**ASSIGNMENT**. Please filter the records below, copying in full every line that contains the string "elkaar". The match is case-sensitive.

──────── DATA UNDER STUDY ────────

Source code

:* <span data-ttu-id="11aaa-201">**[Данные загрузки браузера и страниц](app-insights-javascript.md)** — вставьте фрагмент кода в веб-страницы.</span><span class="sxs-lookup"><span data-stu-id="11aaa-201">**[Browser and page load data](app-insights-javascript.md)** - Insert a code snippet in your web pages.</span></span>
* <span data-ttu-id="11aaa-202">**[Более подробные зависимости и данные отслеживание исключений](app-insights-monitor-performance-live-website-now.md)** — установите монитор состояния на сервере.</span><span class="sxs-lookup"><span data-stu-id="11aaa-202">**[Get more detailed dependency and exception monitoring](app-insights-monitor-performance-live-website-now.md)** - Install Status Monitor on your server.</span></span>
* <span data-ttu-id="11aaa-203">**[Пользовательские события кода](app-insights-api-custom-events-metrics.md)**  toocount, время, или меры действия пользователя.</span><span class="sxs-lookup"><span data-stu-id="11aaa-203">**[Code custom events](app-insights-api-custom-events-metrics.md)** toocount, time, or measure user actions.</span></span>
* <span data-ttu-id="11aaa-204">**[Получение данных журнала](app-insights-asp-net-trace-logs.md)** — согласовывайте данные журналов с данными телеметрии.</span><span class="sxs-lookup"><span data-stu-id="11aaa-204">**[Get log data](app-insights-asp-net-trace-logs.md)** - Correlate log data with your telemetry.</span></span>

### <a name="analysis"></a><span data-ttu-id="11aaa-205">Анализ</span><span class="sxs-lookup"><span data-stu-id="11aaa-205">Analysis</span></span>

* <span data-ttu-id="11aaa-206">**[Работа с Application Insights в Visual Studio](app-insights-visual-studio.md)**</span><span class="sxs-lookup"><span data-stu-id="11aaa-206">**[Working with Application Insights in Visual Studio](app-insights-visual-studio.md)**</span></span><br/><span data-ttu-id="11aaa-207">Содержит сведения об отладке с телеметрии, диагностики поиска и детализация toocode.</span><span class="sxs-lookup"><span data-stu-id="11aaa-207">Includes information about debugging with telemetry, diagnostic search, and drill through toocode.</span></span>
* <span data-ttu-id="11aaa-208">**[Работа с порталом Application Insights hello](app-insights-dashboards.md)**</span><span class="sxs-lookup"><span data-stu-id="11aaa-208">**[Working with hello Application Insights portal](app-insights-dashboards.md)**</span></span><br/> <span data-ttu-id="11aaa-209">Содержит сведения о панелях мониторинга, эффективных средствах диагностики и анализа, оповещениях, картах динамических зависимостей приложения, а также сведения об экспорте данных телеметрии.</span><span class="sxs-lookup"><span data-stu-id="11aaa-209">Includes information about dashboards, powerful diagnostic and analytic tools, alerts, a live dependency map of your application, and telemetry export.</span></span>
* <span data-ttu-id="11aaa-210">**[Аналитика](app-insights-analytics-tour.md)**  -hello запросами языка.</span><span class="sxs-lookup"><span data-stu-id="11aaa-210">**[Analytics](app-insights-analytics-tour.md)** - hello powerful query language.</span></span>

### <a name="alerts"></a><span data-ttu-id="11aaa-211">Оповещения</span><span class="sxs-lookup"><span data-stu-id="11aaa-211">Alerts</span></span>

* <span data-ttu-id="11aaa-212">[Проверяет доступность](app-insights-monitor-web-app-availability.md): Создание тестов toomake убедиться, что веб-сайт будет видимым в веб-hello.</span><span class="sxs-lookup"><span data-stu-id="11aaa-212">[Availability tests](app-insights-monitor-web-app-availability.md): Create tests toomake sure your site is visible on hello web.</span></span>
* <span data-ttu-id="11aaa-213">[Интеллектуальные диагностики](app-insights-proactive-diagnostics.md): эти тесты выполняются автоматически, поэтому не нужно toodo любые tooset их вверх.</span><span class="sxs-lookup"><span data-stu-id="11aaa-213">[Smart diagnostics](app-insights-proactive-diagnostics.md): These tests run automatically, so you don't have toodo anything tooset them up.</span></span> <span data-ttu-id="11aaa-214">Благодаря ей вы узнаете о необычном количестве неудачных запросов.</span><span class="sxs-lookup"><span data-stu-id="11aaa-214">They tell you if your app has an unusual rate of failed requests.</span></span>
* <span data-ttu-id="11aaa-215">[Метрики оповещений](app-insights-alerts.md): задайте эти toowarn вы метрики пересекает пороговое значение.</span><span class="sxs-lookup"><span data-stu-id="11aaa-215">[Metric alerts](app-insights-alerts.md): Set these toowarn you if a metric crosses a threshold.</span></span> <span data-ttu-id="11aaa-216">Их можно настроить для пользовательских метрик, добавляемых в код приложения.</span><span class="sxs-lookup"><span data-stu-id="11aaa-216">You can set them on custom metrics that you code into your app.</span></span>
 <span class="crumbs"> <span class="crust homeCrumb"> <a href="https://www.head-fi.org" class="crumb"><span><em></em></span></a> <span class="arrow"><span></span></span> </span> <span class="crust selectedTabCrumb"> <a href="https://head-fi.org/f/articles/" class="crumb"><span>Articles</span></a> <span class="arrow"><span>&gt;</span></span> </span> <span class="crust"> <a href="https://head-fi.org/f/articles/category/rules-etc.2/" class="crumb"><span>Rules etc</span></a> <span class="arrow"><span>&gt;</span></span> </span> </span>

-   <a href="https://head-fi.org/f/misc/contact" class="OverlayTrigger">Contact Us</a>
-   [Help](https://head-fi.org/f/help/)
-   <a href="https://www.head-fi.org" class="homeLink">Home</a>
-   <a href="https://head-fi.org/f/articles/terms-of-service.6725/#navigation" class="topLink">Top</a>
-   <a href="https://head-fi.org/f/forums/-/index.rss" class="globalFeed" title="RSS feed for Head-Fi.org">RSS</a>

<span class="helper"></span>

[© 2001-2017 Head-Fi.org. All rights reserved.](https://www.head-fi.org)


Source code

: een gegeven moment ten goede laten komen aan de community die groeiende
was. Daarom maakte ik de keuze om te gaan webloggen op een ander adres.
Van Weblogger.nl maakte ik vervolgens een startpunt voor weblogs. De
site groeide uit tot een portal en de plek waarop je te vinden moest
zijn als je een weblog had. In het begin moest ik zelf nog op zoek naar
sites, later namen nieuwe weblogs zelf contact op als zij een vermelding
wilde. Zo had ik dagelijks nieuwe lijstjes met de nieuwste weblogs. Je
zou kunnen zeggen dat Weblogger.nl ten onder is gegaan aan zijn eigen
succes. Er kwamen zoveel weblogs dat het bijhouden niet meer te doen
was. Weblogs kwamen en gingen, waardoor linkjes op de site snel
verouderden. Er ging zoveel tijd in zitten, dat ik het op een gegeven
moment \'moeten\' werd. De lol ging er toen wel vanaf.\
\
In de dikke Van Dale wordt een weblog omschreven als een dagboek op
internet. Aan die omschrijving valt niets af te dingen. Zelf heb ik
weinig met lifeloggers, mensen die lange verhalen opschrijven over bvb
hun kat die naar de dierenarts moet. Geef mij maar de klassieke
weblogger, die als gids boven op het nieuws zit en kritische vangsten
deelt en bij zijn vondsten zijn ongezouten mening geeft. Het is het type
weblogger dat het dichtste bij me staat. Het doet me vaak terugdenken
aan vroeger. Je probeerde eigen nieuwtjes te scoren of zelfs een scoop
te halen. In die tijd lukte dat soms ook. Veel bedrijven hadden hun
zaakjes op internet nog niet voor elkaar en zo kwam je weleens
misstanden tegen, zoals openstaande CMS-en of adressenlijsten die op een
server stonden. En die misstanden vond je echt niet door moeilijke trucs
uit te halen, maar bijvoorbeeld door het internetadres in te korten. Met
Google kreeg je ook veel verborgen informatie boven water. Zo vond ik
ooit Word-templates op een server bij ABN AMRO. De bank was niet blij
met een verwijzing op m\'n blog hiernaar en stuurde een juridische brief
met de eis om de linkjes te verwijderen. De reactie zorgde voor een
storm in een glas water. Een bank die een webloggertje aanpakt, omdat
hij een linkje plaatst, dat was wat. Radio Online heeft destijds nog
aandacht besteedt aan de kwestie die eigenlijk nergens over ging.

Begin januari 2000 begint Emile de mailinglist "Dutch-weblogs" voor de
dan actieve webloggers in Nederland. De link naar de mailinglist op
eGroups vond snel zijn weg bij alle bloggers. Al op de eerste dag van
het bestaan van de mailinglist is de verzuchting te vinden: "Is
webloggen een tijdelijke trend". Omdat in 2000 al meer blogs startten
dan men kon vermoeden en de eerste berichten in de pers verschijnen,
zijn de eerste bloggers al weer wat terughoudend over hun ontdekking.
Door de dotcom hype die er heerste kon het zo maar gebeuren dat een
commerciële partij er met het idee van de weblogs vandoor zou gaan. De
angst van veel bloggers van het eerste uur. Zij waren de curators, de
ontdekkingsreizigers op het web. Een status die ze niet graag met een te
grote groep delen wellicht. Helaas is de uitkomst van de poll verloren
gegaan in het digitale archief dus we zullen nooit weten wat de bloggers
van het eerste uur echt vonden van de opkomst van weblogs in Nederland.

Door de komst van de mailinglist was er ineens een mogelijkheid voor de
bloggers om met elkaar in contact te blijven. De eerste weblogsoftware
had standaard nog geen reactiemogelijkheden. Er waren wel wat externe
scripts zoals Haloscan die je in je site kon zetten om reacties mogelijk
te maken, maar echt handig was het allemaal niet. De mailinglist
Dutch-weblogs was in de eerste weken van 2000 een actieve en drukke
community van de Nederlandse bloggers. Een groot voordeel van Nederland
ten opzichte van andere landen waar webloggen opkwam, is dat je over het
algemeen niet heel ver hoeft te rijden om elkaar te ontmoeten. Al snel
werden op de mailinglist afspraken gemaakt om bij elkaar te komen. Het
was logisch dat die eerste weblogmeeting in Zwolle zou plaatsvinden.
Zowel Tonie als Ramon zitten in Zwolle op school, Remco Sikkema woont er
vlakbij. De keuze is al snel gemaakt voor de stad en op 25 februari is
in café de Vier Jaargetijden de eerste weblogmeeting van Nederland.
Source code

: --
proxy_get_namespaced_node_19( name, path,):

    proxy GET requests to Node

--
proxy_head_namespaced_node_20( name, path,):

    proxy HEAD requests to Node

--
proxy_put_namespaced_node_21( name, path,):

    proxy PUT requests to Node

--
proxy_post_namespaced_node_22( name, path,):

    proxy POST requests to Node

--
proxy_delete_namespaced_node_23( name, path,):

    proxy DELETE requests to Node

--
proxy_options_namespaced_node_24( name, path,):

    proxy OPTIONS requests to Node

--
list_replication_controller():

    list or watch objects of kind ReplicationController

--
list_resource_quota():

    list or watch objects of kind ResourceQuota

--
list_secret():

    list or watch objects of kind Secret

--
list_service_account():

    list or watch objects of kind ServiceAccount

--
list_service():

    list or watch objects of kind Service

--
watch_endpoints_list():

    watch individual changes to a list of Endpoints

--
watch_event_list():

────────

**WRITTEN SOLUTION**.
zaakjes op internet nog niet voor elkaar en zo kwam je weleens
bloggers om met elkaar in contact te blijven. De eerste weblogsoftware
algemeen niet heel ver hoeft te rijden om elkaar te ontmoeten. Al snel
werden op de mailinglist afspraken gemaakt om bij elkaar te komen. Het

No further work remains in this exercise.